_TASK INPUTS_
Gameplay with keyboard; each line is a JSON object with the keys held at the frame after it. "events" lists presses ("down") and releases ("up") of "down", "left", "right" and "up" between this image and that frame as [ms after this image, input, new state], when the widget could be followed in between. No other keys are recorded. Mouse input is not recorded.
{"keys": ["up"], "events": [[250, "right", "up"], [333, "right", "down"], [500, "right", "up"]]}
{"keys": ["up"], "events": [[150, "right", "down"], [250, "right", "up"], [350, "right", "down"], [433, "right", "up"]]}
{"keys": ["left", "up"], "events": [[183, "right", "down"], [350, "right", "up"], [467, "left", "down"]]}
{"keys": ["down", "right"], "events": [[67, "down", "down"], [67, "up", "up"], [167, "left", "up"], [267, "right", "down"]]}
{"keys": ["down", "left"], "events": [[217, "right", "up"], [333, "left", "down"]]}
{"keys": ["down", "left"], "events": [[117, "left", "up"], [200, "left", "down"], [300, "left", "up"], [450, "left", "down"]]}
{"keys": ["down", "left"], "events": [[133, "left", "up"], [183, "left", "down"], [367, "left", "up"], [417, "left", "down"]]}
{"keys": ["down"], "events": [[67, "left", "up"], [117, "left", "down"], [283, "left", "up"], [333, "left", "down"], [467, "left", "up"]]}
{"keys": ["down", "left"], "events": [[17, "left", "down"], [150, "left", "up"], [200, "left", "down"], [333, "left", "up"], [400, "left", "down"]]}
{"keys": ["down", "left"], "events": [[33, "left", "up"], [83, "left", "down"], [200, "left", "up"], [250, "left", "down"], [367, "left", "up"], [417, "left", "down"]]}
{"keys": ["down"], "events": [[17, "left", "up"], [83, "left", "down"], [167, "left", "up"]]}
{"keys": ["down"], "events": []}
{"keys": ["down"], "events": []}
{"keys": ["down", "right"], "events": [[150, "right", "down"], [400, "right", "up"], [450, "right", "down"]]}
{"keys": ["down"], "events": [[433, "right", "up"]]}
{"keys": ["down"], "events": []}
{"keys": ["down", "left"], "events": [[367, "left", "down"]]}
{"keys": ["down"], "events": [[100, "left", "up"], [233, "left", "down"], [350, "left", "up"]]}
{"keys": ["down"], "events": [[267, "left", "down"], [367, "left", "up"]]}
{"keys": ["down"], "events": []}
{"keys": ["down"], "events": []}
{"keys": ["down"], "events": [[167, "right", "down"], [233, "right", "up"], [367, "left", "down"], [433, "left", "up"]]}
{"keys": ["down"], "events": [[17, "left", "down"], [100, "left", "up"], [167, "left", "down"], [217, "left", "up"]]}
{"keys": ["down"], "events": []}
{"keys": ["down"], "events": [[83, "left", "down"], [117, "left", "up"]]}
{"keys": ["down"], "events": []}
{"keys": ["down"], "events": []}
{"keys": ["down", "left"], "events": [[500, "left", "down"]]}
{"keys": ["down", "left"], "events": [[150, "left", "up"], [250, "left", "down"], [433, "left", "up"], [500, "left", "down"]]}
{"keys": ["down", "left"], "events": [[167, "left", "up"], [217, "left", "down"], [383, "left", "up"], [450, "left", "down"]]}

_ASSIGNMENT_
What is needed here is an exact copy of all the entries.

_SOLUTION TO THIS PROBLEM_
Gameplay with keyboard; each line is a JSON object with the keys held at the frame after it. "events" lists presses ("down") and releases ("up") of "down", "left", "right" and "up" between this image and that frame as [ms after this image, input, new state], when the widget could be followed in between. No other keys are recorded. Mouse input is not recorded.
{"keys": ["up"], "events": [[250, "right", "up"], [333, "right", "down"], [500, "right", "up"]]}
{"keys": ["up"], "events": [[150, "right", "down"], [250, "right", "up"], [350, "right", "down"], [433, "right", "up"]]}
{"keys": ["left", "up"], "events": [[183, "right", "down"], [350, "right", "up"], [467, "left", "down"]]}
{"keys": ["down", "right"], "events": [[67, "down", "down"], [67, "up", "up"], [167, "left", "up"], [267, "right", "down"]]}
{"keys": ["down", "left"], "events": [[217, "right", "up"], [333, "left", "down"]]}
{"keys": ["down", "left"], "events": [[117, "left", "up"], [200, "left", "down"], [300, "left", "up"], [450, "left", "down"]]}
{"keys": ["down", "left"], "events": [[133, "left", "up"], [183, "left", "down"], [367, "left", "up"], [417, "left", "down"]]}
{"keys": ["down"], "events": [[67, "left", "up"], [117, "left", "down"], [283, "left", "up"], [333, "left", "down"], [467, "left", "up"]]}
{"keys": ["down", "left"], "events": [[17, "left", "down"], [150, "left", "up"], [200, "left", "down"], [333, "left", "up"], [400, "left", "down"]]}
{"keys": ["down", "left"], "events": [[33, "left", "up"], [83, "left", "down"], [200, "left", "up"], [250, "left", "down"], [367, "left", "up"], [417, "left", "down"]]}
{"keys": ["down"], "events": [[17, "left", "up"], [83, "left", "down"], [167, "left", "up"]]}
{"keys": ["down"], "events": []}
{"keys": ["down"], "events": []}
{"keys": ["down", "right"], "events": [[150, "right", "down"], [400, "right", "up"], [450, "right", "down"]]}
{"keys": ["down"], "events": [[433, "right", "up"]]}
{"keys": ["down"], "events": []}
{"keys": ["down", "left"], "events": [[367, "left", "down"]]}
{"keys": ["down"], "events": [[100, "left", "up"], [233, "left", "down"], [350, "left", "up"]]}
{"keys": ["down"], "events": [[267, "left", "down"], [367, "left", "up"]]}
{"keys": ["down"], "events": []}
{"keys": ["down"], "events": []}
{"keys": ["down"], "events": [[167, "right", "down"], [233, "right", "up"], [367, "left", "down"], [433, "left", "up"]]}
{"keys": ["down"], "events": [[17, "left", "down"], [100, "left", "up"], [167, "left", "down"], [217, "left", "up"]]}
{"keys": ["down"], "events": []}
{"keys": ["down"], "events": [[83, "left", "down"], [117, "left", "up"]]}
{"keys": ["down"], "events": []}
{"keys": ["down"], "events": []}
{"keys": ["down", "left"], "events": [[500, "left", "down"]]}
{"keys": ["down", "left"], "events": [[150, "left", "up"], [250, "left", "down"], [433, "left", "up"], [500, "left", "down"]]}
{"keys": ["down", "left"], "events": [[167, "left", "up"], [217, "left", "down"], [383, "left", "up"], [450, "left", "down"]]}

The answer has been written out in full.